RECORDS:
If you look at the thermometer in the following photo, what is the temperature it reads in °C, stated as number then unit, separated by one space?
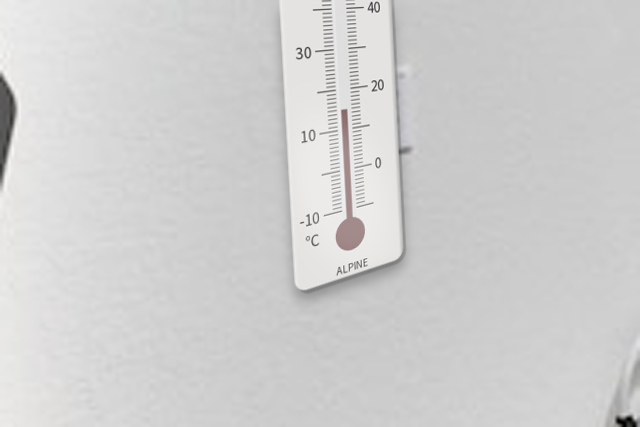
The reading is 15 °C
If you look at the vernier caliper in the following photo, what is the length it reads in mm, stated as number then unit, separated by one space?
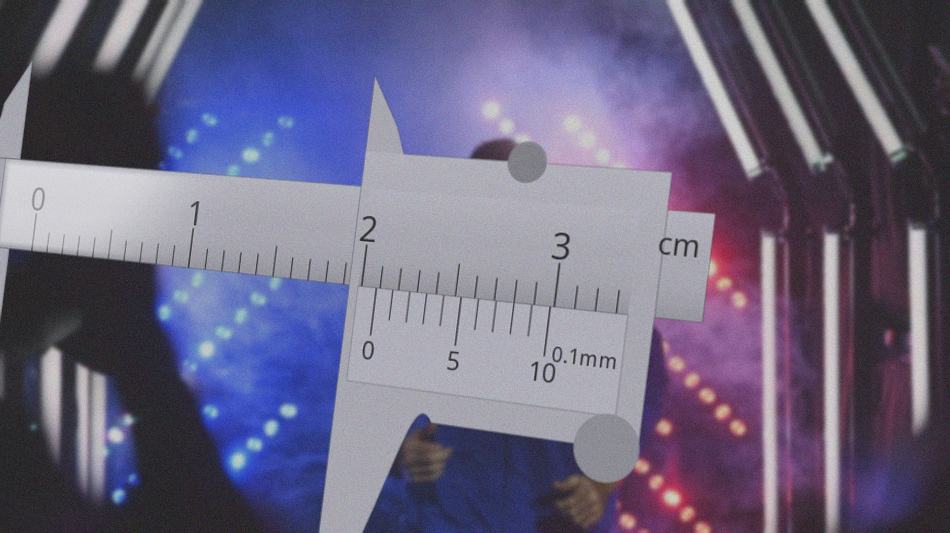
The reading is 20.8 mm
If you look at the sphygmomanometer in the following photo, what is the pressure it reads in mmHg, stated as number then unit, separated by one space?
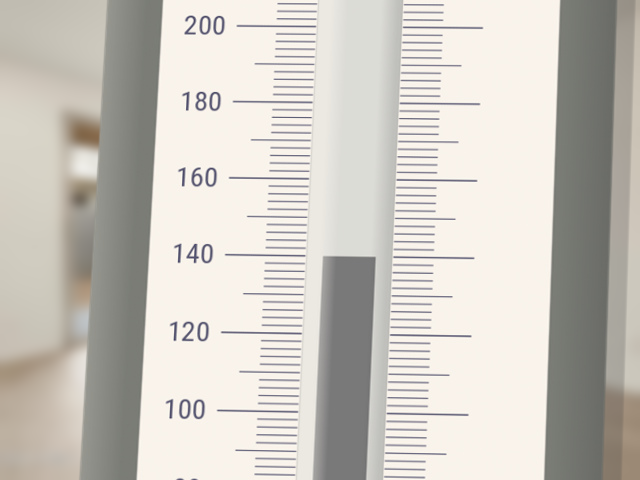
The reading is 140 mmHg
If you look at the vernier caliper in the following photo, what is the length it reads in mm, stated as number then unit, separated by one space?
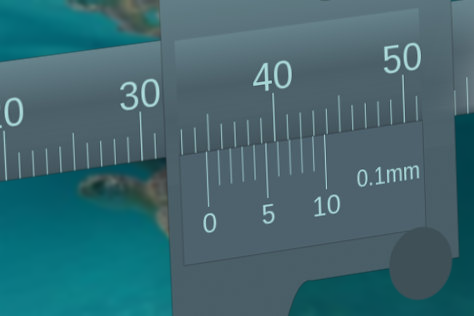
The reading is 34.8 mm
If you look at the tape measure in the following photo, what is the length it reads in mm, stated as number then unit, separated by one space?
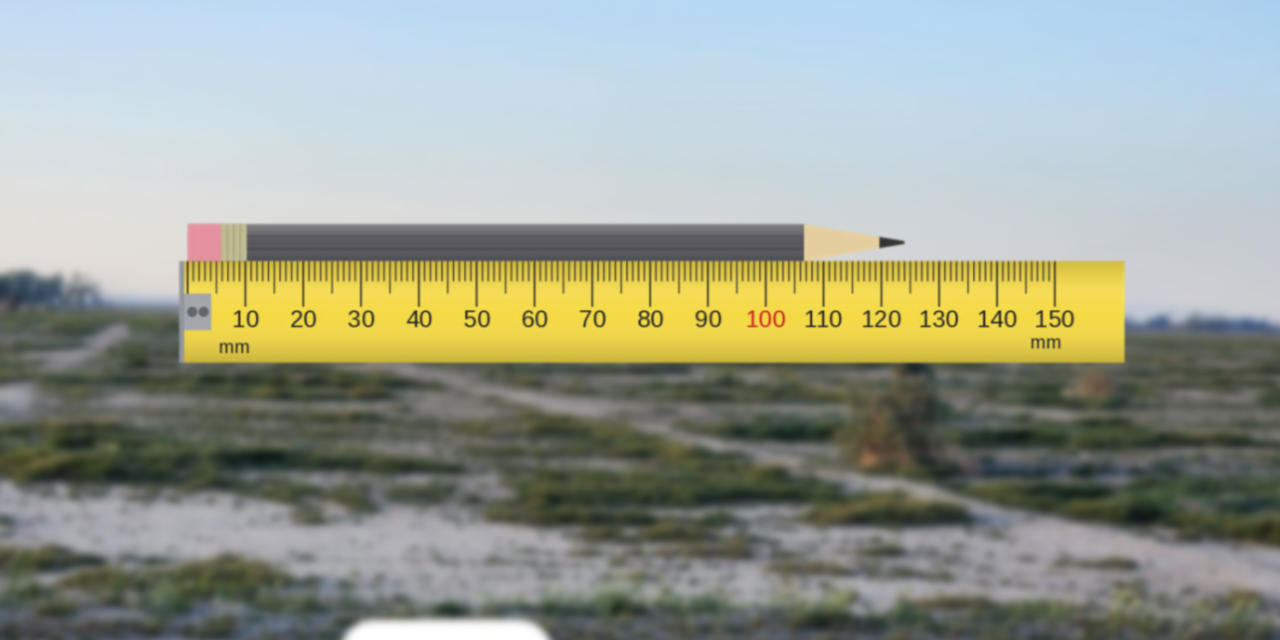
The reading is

TRY IT: Copy all of the entries above word for word, but leave out the pictures.

ANSWER TO THIS EXERCISE:
If you look at the thermometer in the following photo, what is the temperature it reads in °C, stated as number then unit, separated by one space?
The reading is 15 °C
If you look at the vernier caliper in the following photo, what is the length it reads in mm, stated as number then unit, separated by one space?
The reading is 20.8 mm
If you look at the sphygmomanometer in the following photo, what is the pressure it reads in mmHg, stated as number then unit, separated by one space?
The reading is 140 mmHg
If you look at the vernier caliper in the following photo, what is the length it reads in mm, stated as number then unit, separated by one space?
The reading is 34.8 mm
If you look at the tape measure in the following photo, what is the length it reads in mm, stated as number then unit, separated by one space?
The reading is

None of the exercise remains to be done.